Kemal Hastanenin otoparkından, asansörle yukarı çıkarken aslında çok düşünceliydi. Ertesi gün önemli bir operasyona girecekti ve son derece riskli bir operasyondu. Masada kalabilirdi, kısmi veya daimi bir felç gelebilirdi veya kurtulabilirdi. Aslında birkaç ay öncesine kadar, aklının köşesinden geçmeyen şeyler yaşıyordu son zamanlarda, her şey bir akşam evde yaşadığı bir baş dönmesiyle ortaya çıkmıştı ve o günden sonra sık sık dengesini kaybetmeye başlamıştı ve baş dönmesi olayları giderek sıklaşmıştı.

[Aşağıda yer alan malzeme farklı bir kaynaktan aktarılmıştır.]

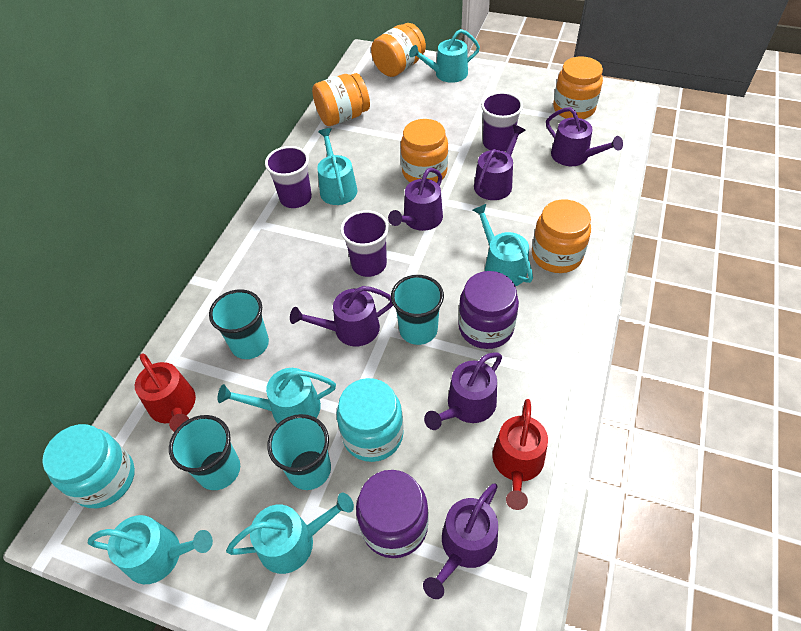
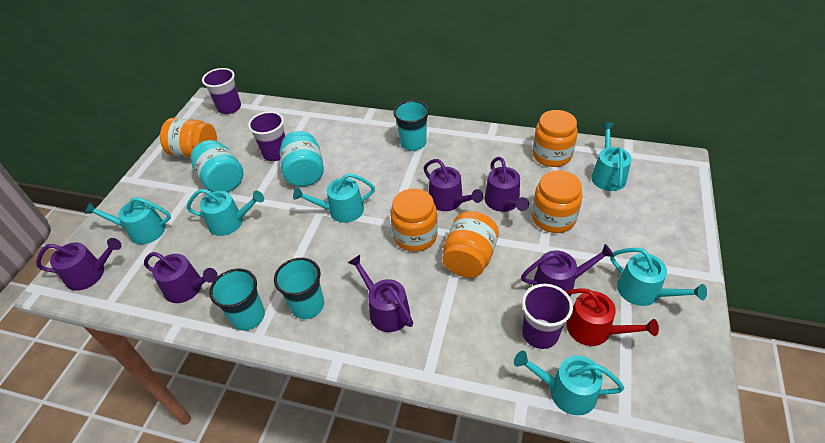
purple jar: 2 -> 0
red watering can: 2 -> 1
turquoise cup: 4 -> 3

En sonunda dayanamayıp, Yeğeni Fevzi’yi aramıştı. Telefonda kendisini dinleyen yeğeni

“Telefonda ne söylesem yalan olur, buraya gel de bakalım, seni bir check up’tan geçirelim, o zaman anlarız.” demişti.

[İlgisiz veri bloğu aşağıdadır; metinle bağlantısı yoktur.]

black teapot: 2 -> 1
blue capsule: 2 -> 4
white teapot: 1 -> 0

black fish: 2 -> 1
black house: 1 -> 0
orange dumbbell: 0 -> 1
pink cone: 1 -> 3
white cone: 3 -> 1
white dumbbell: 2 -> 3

Buna rağmen gitmemişti, aslında birazda korkuyordu galiba,işlerine bütün hızıyla dalmıştı, o günlerde pek bir problem görünmüyordu, Bir sabah ofisinde çalışırken, sekreteri yeğeninin geldiğini söylemişti.

  • Ne duruyorsunuz, hemen içeri alın dedi.

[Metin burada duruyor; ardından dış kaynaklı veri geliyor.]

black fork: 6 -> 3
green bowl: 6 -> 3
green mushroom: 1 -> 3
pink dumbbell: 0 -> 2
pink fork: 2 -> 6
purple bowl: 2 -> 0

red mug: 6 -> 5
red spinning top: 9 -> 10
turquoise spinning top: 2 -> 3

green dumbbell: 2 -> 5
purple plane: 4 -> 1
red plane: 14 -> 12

Fevzi içeri girdi, sarmaş dolaş oldular, epey zamandır yüz yüze görüşmemişlerdi. Çay söyledi, karşılıklı olarak çaylarını yudumlarken,

“Ben buraya niye geldim biliyormusun amca?” dedi Fevzi

“Bilmiyorum ama çok iyi ettin ne zamandır görüşmüyorduk.”

“Seni hastaneye götürmeye geldim, geçen gün konuştuğumuzdan beri bekliyorum geleceksin diye, bir türlü gelmedin ben de dün gece nöbetteydim, nöbetten çıktım, sana geldim hastaneye götürmeye”

“Oğlum bir şeyim yok ya, boşuna zahmet etmİşsin, oturup biraz hasret giderelim, bu da bize bahane olmuş olur.”

“Amca, bak çok yorgunum canımı sıkma hadi gidiyoruz, yoksa kafam sana takılı kalacak, inşallah bir şeyin yoktur, nasılsa tahlillerde çıkar, hiç değilse daha rahat oluruz.” dedi, kaşlarını çatarak.

“Sen ciddisin galiba!”

Sonra hastaneye gidiş, yapılan tetkikler ve yeğeninin kendisine beyninde bir tümörün varlığını söylemesi… Neticede karar kılınan ameliyat, sonu belirsiz bir yolculuk…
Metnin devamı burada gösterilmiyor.